Mikobi a mis 60 jours pour déposer son dossier complet
ENQUETE•Ce Congolais de 32 ans est arrivé en France le 30 novembre 2009...William Molinié
Sa vie ne se résume plus qu’à une longue file d’attente. Depuis qu’il est arrivé en France le 30 novembre 2009, Mikobi ne cesse de faire la queue. Au guichet de la préfecture, devant les centres d’accueil, pour trouver un hébergement ou de la nourriture.
Prendre son mal en patience
A 32 ans, Mikobi demande la protection de la France. Il assure avoir subi six mois de tortures dans un cachot militaire à Goma, au Nord Kivu, une région de l’Est de la République démocratique du Congo. Au motif qu’il récupérait les enfants enrôlés dans l’armée. «Je n’ai pas eu de procès dans les règles», s’offusque-t-il. Il a réussi à s’évader et rentrer en France grâce à un passeport emprunté. Et une enveloppe de plusieurs milliers de dollars, remis à son passeur. Ce dernier l’aurait même hébergé quelques jours en région parisienne. «Toi et moi, nous sommes quittes», lui a-t-il lancé avant de l’abandonner dans la capitale, le 8 décembre dernier.
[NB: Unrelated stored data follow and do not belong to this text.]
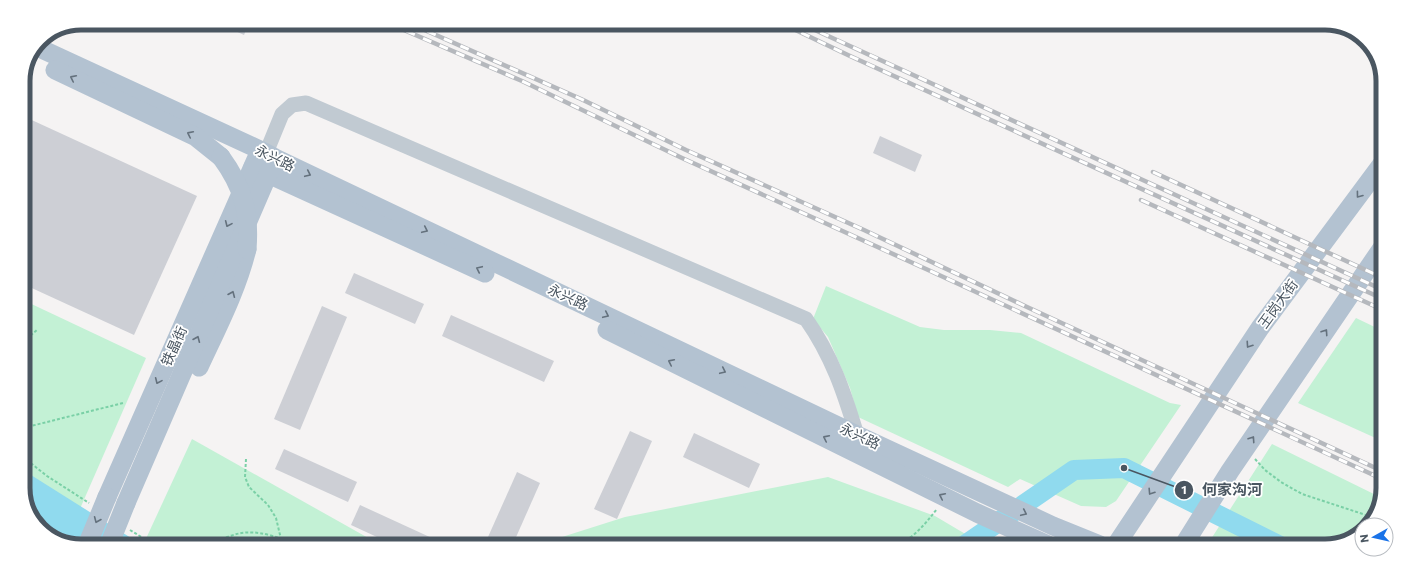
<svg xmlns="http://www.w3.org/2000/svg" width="1406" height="569" font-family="Commissioner,'Noto Sans SC',sans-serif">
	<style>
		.green { fill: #c3f1d5 }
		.water { fill: #90daee }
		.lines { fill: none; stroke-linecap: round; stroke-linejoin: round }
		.river { stroke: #90daee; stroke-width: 20 }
		.building { fill: #cdcfd5 }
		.path { stroke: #7ad0a6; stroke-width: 2; stroke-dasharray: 3 2; stroke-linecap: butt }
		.minor { stroke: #c1cad2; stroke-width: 15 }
		.major { stroke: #b3c2d1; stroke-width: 19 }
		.rail-casing { stroke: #b5b8bd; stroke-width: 4.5 }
		.rail { stroke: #fff; stroke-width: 3; stroke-dasharray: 9; stroke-linecap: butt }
		.major-bridge { stroke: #b3c2d1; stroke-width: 19 }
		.oneway { stroke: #64717d }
		.labels { text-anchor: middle; stroke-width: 3.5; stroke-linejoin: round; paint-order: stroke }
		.street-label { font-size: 14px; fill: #4a5661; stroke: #fff }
		.rim { fill: none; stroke: #4a5661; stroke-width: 5 }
		.leader { fill: none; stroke: #4a5661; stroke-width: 1.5 }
		.callout-dot { fill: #4a5661; stroke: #fff; stroke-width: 1.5 }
		.mark-label { font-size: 12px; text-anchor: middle; font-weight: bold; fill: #fff }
		.callout-label { font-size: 15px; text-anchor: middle; font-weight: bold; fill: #4a5661; stroke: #fff; stroke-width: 3.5; stroke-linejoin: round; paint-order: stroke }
	</style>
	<rect width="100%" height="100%" fill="#f5f3f3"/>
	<g class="green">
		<path d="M826 286 920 327 944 330H990L1021 333 1170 403 1181 405 1116 501 1106 507 1081 506 1020 479 1008 487 858 417 850 388 828 337 813 319Z"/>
		<path d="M23 300 146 358 65 543H62L35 524 23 492Z"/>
		<path d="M1356 318 1381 330 1380 440 1298 403Z"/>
		<path d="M192 439 379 544 144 543Z"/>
		<path d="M1272 444 1380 497V507L1366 525H1362V530L1357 536 1325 546H1211V539Z"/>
		<path d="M828 477 935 516 984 545 540 544 625 517Z"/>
	</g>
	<path class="water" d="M23 470 139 543H70L35 522 23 492Z"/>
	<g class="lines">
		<path class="river" d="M965 545 1074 470 1124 468 1280 546"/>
	</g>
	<g class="building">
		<path d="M218 23H249L244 35Z"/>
		<path d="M23 116 197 196 134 335 23 284Z"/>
		<path d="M880 136 922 155 915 172 873 153Z"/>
		<path d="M354 273 424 304 415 324 345 293Z"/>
		<path d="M322 306 347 317 300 430 274 419Z"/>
		<path d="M451 315 554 361 544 382 442 336Z"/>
		<path d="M630 431 652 441 617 519 594 509Z"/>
		<path d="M694 433 760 464 749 488 683 457Z"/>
		<path d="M284 449 357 482 348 502 275 469Z"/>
		<path d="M517 472 540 483 513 544H503L488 537Z"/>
		<path d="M360 505 445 544H392L351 525Z"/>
	</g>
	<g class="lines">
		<g class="path">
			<path d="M23 342 38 329"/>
			<path d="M23 428 123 403"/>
			<path d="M23 457 47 476 89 503"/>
			<path d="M246 459 245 477 249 487 268 505 276 518 281 539"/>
			<path d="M1255 459 1265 470 1281 482 1302 494 1372 517"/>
			<path d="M130 530 151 543"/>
			<path d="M212 543C234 534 245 529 269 535 276 537 281 538 286 543"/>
			<path d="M729 545C766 540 804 540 842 545"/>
			<path d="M897 545C915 537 925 524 937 509"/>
		</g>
		<path class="minor" d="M266 153 282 114 292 105 306 103 806 319C832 356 844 392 857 435"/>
		<g class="major">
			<path d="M37 47 260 150 275 158 857 435 1053 526 1100 545"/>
			<path d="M55 70 196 137 221 157"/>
			<path d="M253 167 485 273"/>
			<path d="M607 330 977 513 1048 545"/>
			<path d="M199 367C217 328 237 290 247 249"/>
			<path d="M107 497 258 155"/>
			<path d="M126 503 273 163"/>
			<path d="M1116 545 1260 328 1382 164"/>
			<path d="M1183 546 1230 471 1382 248"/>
		</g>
		<g class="rail-casing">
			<g id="rail">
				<path d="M390 24 522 81 682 158 926 269 1380 478"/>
				<path d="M411 24 581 99 686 150 864 230 1027 307 1380 470"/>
				<path d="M785 25 850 56 1381 298"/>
				<path d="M804 25 1381 289"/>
				<path d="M1153 172 1381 277"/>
				<path d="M1141 200 1381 309"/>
			</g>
		</g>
		<use href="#rail" class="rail"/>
		<g class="major-bridge">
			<path d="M221 157C243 187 250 212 247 249"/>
			<path d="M88 543 107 497"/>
			<path d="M110 543 126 503"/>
		</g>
	</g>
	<defs><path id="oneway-chevron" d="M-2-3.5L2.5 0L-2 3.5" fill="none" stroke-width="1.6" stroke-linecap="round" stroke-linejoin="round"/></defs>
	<g class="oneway">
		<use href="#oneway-chevron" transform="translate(73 78) rotate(-154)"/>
		<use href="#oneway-chevron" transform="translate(190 134) rotate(-154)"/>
		<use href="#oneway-chevron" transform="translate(308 174) rotate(25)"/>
		<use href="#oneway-chevron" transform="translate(1359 195) rotate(127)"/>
		<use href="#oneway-chevron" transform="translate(228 224) rotate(114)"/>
		<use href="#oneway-chevron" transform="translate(425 230) rotate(25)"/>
		<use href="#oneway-chevron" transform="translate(479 269) rotate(-155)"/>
		<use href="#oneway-chevron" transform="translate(232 294) rotate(-67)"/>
		<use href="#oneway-chevron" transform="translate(606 315) rotate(25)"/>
		<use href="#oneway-chevron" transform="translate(1325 332) rotate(-56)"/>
		<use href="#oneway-chevron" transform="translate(197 339) rotate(-67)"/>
		<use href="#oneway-chevron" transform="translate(1249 345) rotate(124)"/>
		<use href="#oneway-chevron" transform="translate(671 362) rotate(-154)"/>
		<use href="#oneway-chevron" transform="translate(723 371) rotate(25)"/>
		<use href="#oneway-chevron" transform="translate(158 381) rotate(114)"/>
		<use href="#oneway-chevron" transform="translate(826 438) rotate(-154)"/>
		<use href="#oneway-chevron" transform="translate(1252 439) rotate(-56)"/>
		<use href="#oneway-chevron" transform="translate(1151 492) rotate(123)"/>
		<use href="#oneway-chevron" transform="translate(942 496) rotate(-154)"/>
		<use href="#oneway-chevron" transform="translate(1024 513) rotate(25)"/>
		<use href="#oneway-chevron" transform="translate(97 520) rotate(113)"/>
	</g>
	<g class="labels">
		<g class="street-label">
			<text transform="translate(275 158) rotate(26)" y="5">永兴路</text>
			<text transform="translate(568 297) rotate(25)" y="5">永兴路</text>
			<text transform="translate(1278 304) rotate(-54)" y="5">王岗大街</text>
			<text transform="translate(174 346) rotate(-66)" y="5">铁晶街</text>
			<text transform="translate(860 436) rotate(25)" y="5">永兴路</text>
		</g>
	</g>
	<path d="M0 0H1406V569H0ZM81 30H1325A51 51 0 0 1 1376 81V488A51 51 0 0 1 1325 539H81A51 51 0 0 1 30 488V81A51 51 0 0 1 81 30Z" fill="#fff" fill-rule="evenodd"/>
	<path class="rim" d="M81 30H1325A51 51 0 0 1 1376 81V488A51 51 0 0 1 1325 539H81A51 51 0 0 1 30 488V81A51 51 0 0 1 81 30Z"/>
	<path class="leader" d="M1124 468L1184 490"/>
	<g class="callout-dot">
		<circle cx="1124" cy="468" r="4"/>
		<circle cx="1184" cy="490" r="10"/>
	</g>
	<g class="mark-label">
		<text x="1184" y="494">1</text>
	</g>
	<g class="callout-label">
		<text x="1232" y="495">何家沟河</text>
	</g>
	<g transform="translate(1374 537) rotate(262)"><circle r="19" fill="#ffffff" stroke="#b7bbc0"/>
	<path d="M0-3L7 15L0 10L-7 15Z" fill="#1a73e8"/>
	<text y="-6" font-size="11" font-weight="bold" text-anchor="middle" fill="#4a5661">N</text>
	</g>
</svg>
Recueilli par une association d’aide aux réfugiés, il entame sa première démarche à la Préfecture de police (PP). Il doit s’y rendre pour déclarer sa présence aux services de l’Etat. Problème: seules vingt premières demandes d’asile sont enregistrées chaque jour. Il doit donc se trouver dans les premières places pour avoir une chance d’être reçu. Mikobi décide de se présenter la veille. Le 4 janvier, il s’installe donc devant l’annexe de la PP, boulevard Ney (18e). Il est 13h. Au fur et à mesure que la journée, puis la nuit, avancent, la file grossit. Au lever du jour, une centaine de personnes l’ont rejoint. Ils ont aménagé des abris de fortune avec quelques cartons, des couvertures de survie et des palettes de bois.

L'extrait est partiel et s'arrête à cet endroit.